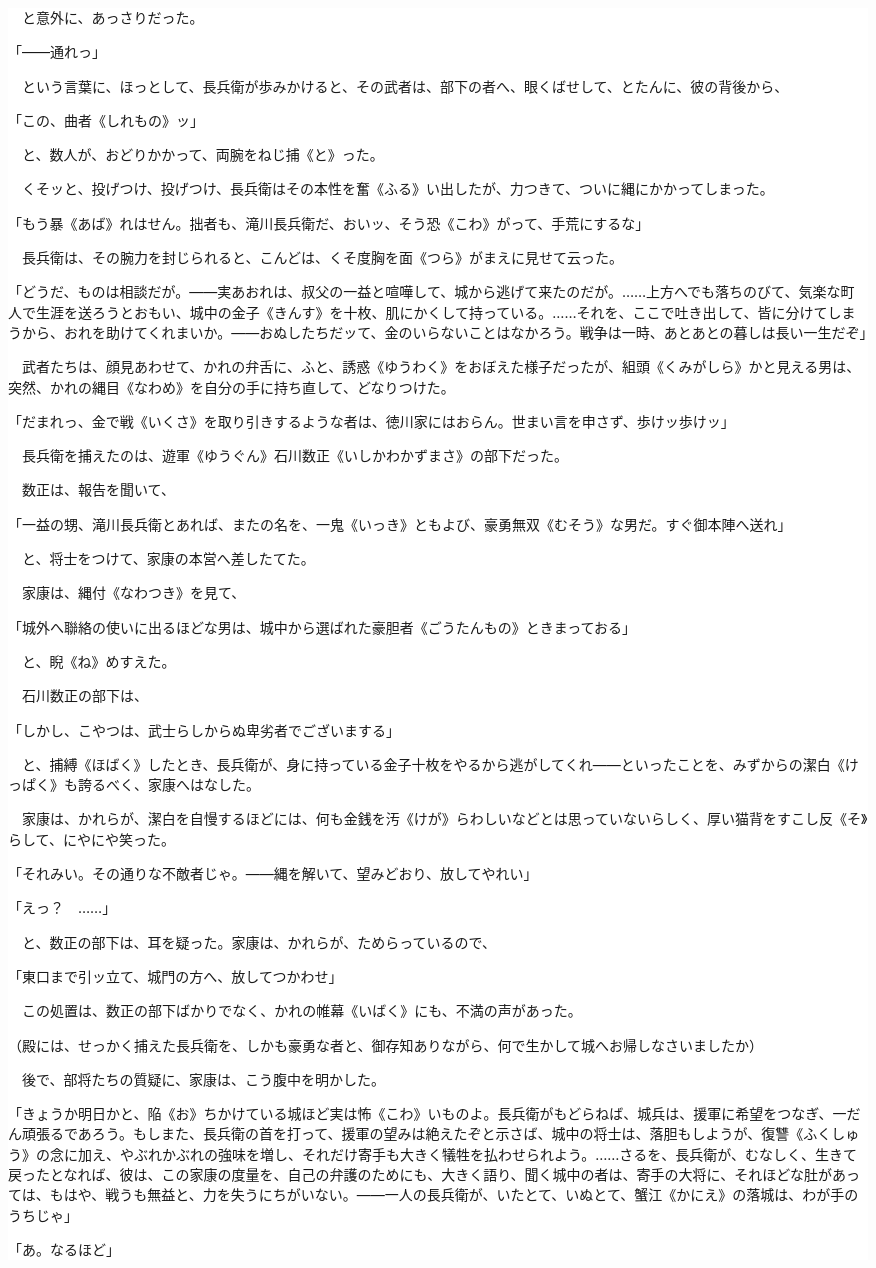 　と意外に、あっさりだった。

「――通れっ」

　という言葉に、ほっとして、長兵衛が歩みかけると、その武者は、部下の者へ、眼くばせして、とたんに、彼の背後から、

「この、曲者《しれもの》ッ」

　と、数人が、おどりかかって、両腕をねじ捕《と》った。

　くそッと、投げつけ、投げつけ、長兵衛はその本性を奮《ふる》い出したが、力つきて、ついに縄にかかってしまった。

「もう暴《あば》れはせん。拙者も、滝川長兵衛だ、おいッ、そう恐《こわ》がって、手荒にするな」

　長兵衛は、その腕力を封じられると、こんどは、くそ度胸を面《つら》がまえに見せて云った。

「どうだ、ものは相談だが。――実あおれは、叔父の一益と喧嘩して、城から逃げて来たのだが。……上方へでも落ちのびて、気楽な町人で生涯を送ろうとおもい、城中の金子《きんす》を十枚、肌にかくして持っている。……それを、ここで吐き出して、皆に分けてしまうから、おれを助けてくれまいか。――おぬしたちだッて、金のいらないことはなかろう。戦争は一時、あとあとの暮しは長い一生だぞ」

　武者たちは、顔見あわせて、かれの弁舌に、ふと、誘惑《ゆうわく》をおぼえた様子だったが、組頭《くみがしら》かと見える男は、突然、かれの縄目《なわめ》を自分の手に持ち直して、どなりつけた。

「だまれっ、金で戦《いくさ》を取り引きするような者は、徳川家にはおらん。世まい言を申さず、歩けッ歩けッ」

　長兵衛を捕えたのは、遊軍《ゆうぐん》石川数正《いしかわかずまさ》の部下だった。

　数正は、報告を聞いて、

「一益の甥、滝川長兵衛とあれば、またの名を、一鬼《いっき》ともよび、豪勇無双《むそう》な男だ。すぐ御本陣へ送れ」

　と、将士をつけて、家康の本営へ差したてた。

　家康は、縄付《なわつき》を見て、

「城外へ聯絡の使いに出るほどな男は、城中から選ばれた豪胆者《ごうたんもの》ときまっておる」

　と、睨《ね》めすえた。

　石川数正の部下は、

「しかし、こやつは、武士らしからぬ卑劣者でございまする」

　と、捕縛《ほばく》したとき、長兵衛が、身に持っている金子十枚をやるから逃がしてくれ――といったことを、みずからの潔白《けっぱく》も誇るべく、家康へはなした。

　家康は、かれらが、潔白を自慢するほどには、何も金銭を汚《けが》らわしいなどとは思っていないらしく、厚い猫背をすこし反《そ》らして、にやにや笑った。

「それみい。その通りな不敵者じゃ。――縄を解いて、望みどおり、放してやれい」

「えっ？　……」

　と、数正の部下は、耳を疑った。家康は、かれらが、ためらっているので、

「東口まで引ッ立て、城門の方へ、放してつかわせ」

　この処置は、数正の部下ばかりでなく、かれの帷幕《いばく》にも、不満の声があった。

（殿には、せっかく捕えた長兵衛を、しかも豪勇な者と、御存知ありながら、何で生かして城へお帰しなさいましたか）

　後で、部将たちの質疑に、家康は、こう腹中を明かした。

「きょうか明日かと、陥《お》ちかけている城ほど実は怖《こわ》いものよ。長兵衛がもどらねば、城兵は、援軍に希望をつなぎ、一だん頑張るであろう。もしまた、長兵衛の首を打って、援軍の望みは絶えたぞと示さば、城中の将士は、落胆もしようが、復讐《ふくしゅう》の念に加え、やぶれかぶれの強味を増し、それだけ寄手も大きく犠牲を払わせられよう。……さるを、長兵衛が、むなしく、生きて戻ったとなれば、彼は、この家康の度量を、自己の弁護のためにも、大きく語り、聞く城中の者は、寄手の大将に、それほどな肚があっては、もはや、戦うも無益と、力を失うにちがいない。――一人の長兵衛が、いたとて、いぬとて、蟹江《かにえ》の落城は、わが手のうちじゃ」

「あ。なるほど」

Soal:
Tuliskan kembali kata demi kata semua baris teks dalam daftar di atas tanpa menyertakan gambarnya.

Penyelesaian Soal:
 　と意外に、あっさりだった。

「――通れっ」

　という言葉に、ほっとして、長兵衛が歩みかけると、その武者は、部下の者へ、眼くばせして、とたんに、彼の背後から、

「この、曲者《しれもの》ッ」

　と、数人が、おどりかかって、両腕をねじ捕《と》った。

　くそッと、投げつけ、投げつけ、長兵衛はその本性を奮《ふる》い出したが、力つきて、ついに縄にかかってしまった。

「もう暴《あば》れはせん。拙者も、滝川長兵衛だ、おいッ、そう恐《こわ》がって、手荒にするな」

　長兵衛は、その腕力を封じられると、こんどは、くそ度胸を面《つら》がまえに見せて云った。

「どうだ、ものは相談だが。――実あおれは、叔父の一益と喧嘩して、城から逃げて来たのだが。……上方へでも落ちのびて、気楽な町人で生涯を送ろうとおもい、城中の金子《きんす》を十枚、肌にかくして持っている。……それを、ここで吐き出して、皆に分けてしまうから、おれを助けてくれまいか。――おぬしたちだッて、金のいらないことはなかろう。戦争は一時、あとあとの暮しは長い一生だぞ」

　武者たちは、顔見あわせて、かれの弁舌に、ふと、誘惑《ゆうわく》をおぼえた様子だったが、組頭《くみがしら》かと見える男は、突然、かれの縄目《なわめ》を自分の手に持ち直して、どなりつけた。

「だまれっ、金で戦《いくさ》を取り引きするような者は、徳川家にはおらん。世まい言を申さず、歩けッ歩けッ」

　長兵衛を捕えたのは、遊軍《ゆうぐん》石川数正《いしかわかずまさ》の部下だった。

　数正は、報告を聞いて、

「一益の甥、滝川長兵衛とあれば、またの名を、一鬼《いっき》ともよび、豪勇無双《むそう》な男だ。すぐ御本陣へ送れ」

　と、将士をつけて、家康の本営へ差したてた。

　家康は、縄付《なわつき》を見て、

「城外へ聯絡の使いに出るほどな男は、城中から選ばれた豪胆者《ごうたんもの》ときまっておる」

　と、睨《ね》めすえた。

　石川数正の部下は、

「しかし、こやつは、武士らしからぬ卑劣者でございまする」

　と、捕縛《ほばく》したとき、長兵衛が、身に持っている金子十枚をやるから逃がしてくれ――といったことを、みずからの潔白《けっぱく》も誇るべく、家康へはなした。

　家康は、かれらが、潔白を自慢するほどには、何も金銭を汚《けが》らわしいなどとは思っていないらしく、厚い猫背をすこし反《そ》らして、にやにや笑った。

「それみい。その通りな不敵者じゃ。――縄を解いて、望みどおり、放してやれい」

「えっ？　……」

　と、数正の部下は、耳を疑った。家康は、かれらが、ためらっているので、

「東口まで引ッ立て、城門の方へ、放してつかわせ」

　この処置は、数正の部下ばかりでなく、かれの帷幕《いばく》にも、不満の声があった。

（殿には、せっかく捕えた長兵衛を、しかも豪勇な者と、御存知ありながら、何で生かして城へお帰しなさいましたか）

　後で、部将たちの質疑に、家康は、こう腹中を明かした。

「きょうか明日かと、陥《お》ちかけている城ほど実は怖《こわ》いものよ。長兵衛がもどらねば、城兵は、援軍に希望をつなぎ、一だん頑張るであろう。もしまた、長兵衛の首を打って、援軍の望みは絶えたぞと示さば、城中の将士は、落胆もしようが、復讐《ふくしゅう》の念に加え、やぶれかぶれの強味を増し、それだけ寄手も大きく犠牲を払わせられよう。……さるを、長兵衛が、むなしく、生きて戻ったとなれば、彼は、この家康の度量を、自己の弁護のためにも、大きく語り、聞く城中の者は、寄手の大将に、それほどな肚があっては、もはや、戦うも無益と、力を失うにちがいない。――一人の長兵衛が、いたとて、いぬとて、蟹江《かにえ》の落城は、わが手のうちじゃ」

「あ。なるほど」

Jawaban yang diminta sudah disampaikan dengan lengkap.